EXERCISE OBJECTIVE - Leaving the pictures aside, return all of the data below exactly.

DATA -
⁂

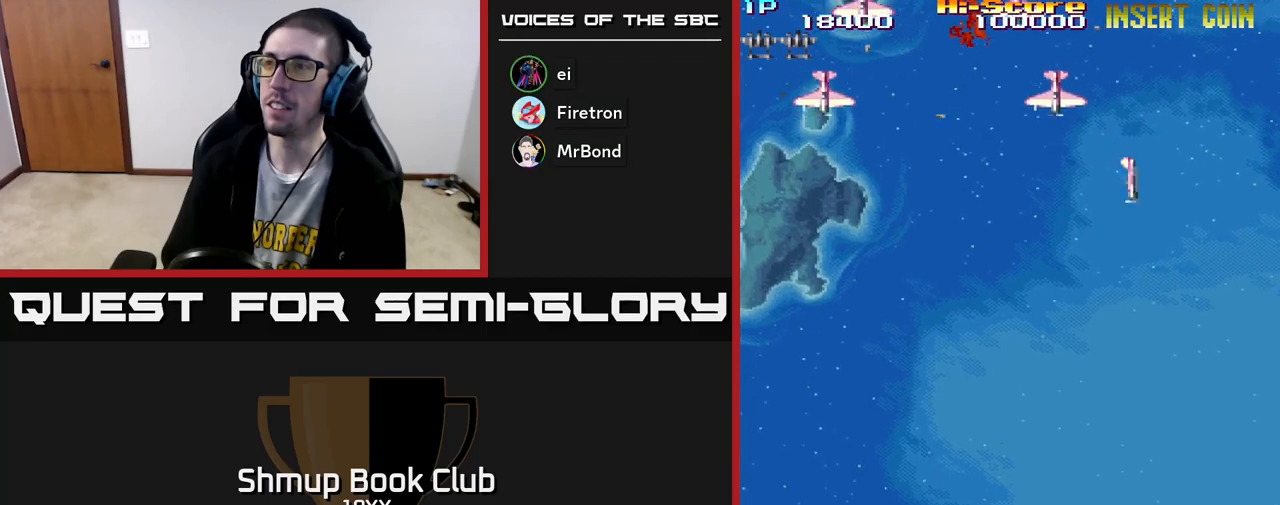
{"buttons": ["R2", "DPAD_UP", "DPAD_LEFT"], "left_stick": "down", "right_stick": "center", "events": [[100, "DPAD_DOWN", "up"], [100, "DPAD_RIGHT", "up"], [150, "DPAD_LEFT", "down"], [150, "DPAD_UP", "down"], [183, "A", "up"]]}
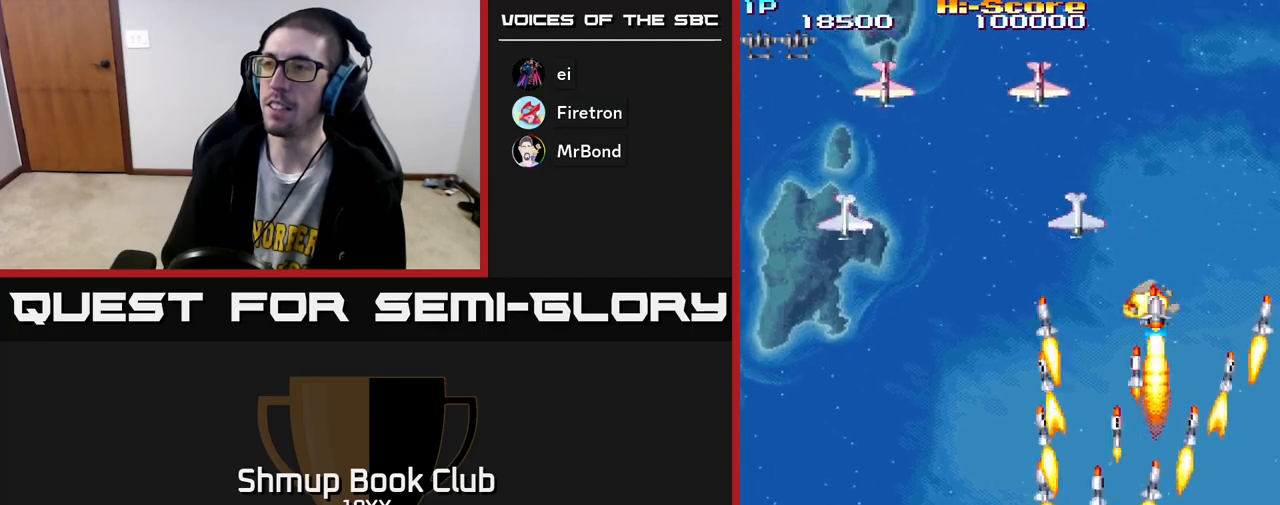
{"buttons": ["R2", "DPAD_LEFT"], "left_stick": "down", "right_stick": "center", "events": [[67, "DPAD_UP", "up"]]}
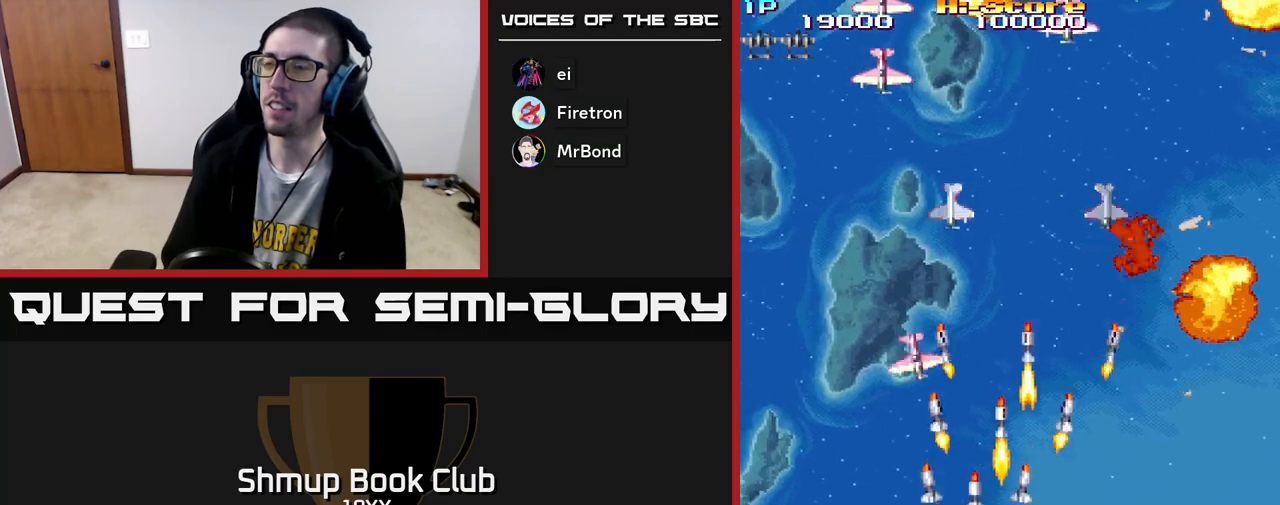
{"buttons": ["R2", "DPAD_UP"], "left_stick": "down", "right_stick": "center", "events": [[133, "DPAD_LEFT", "up"], [167, "DPAD_RIGHT", "down"], [483, "DPAD_RIGHT", "up"], [483, "DPAD_UP", "down"]]}
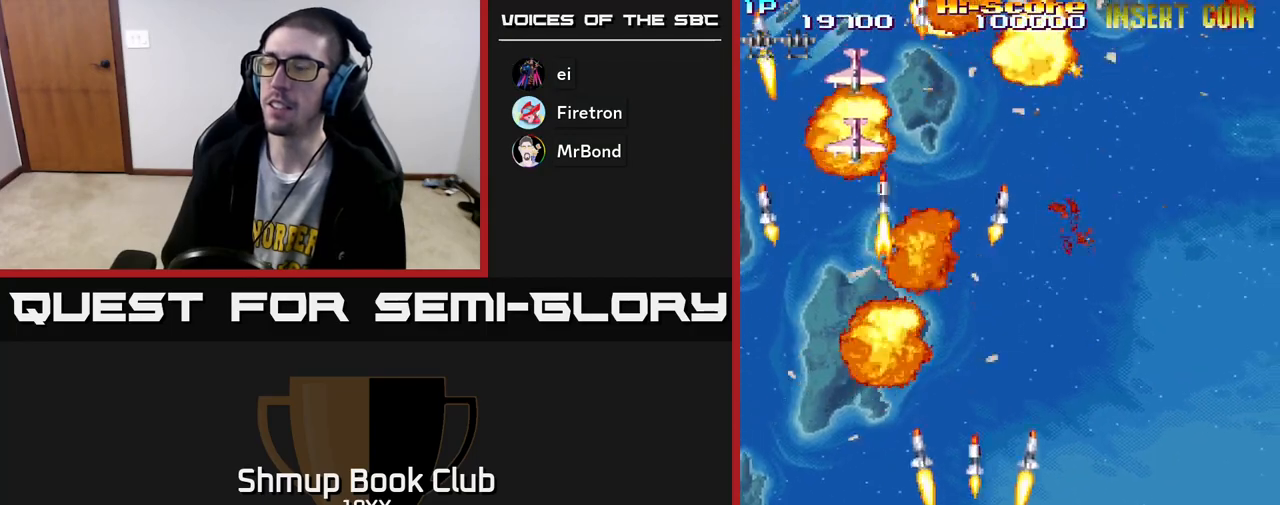
{"buttons": ["R2"], "left_stick": "down", "right_stick": "center", "events": [[33, "DPAD_LEFT", "down"], [233, "DPAD_LEFT", "up"], [317, "DPAD_RIGHT", "down"], [333, "DPAD_UP", "up"], [367, "DPAD_RIGHT", "up"]]}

⁂

ANSWER TO THE PROBLEM -
{"buttons": ["R2", "DPAD_UP", "DPAD_LEFT"], "left_stick": "down", "right_stick": "center", "events": [[100, "DPAD_DOWN", "up"], [100, "DPAD_RIGHT", "up"], [150, "DPAD_LEFT", "down"], [150, "DPAD_UP", "down"], [183, "A", "up"]]}
{"buttons": ["R2", "DPAD_LEFT"], "left_stick": "down", "right_stick": "center", "events": [[67, "DPAD_UP", "up"]]}
{"buttons": ["R2", "DPAD_UP"], "left_stick": "down", "right_stick": "center", "events": [[133, "DPAD_LEFT", "up"], [167, "DPAD_RIGHT", "down"], [483, "DPAD_RIGHT", "up"], [483, "DPAD_UP", "down"]]}
{"buttons": ["R2"], "left_stick": "down", "right_stick": "center", "events": [[33, "DPAD_LEFT", "down"], [233, "DPAD_LEFT", "up"], [317, "DPAD_RIGHT", "down"], [333, "DPAD_UP", "up"], [367, "DPAD_RIGHT", "up"]]}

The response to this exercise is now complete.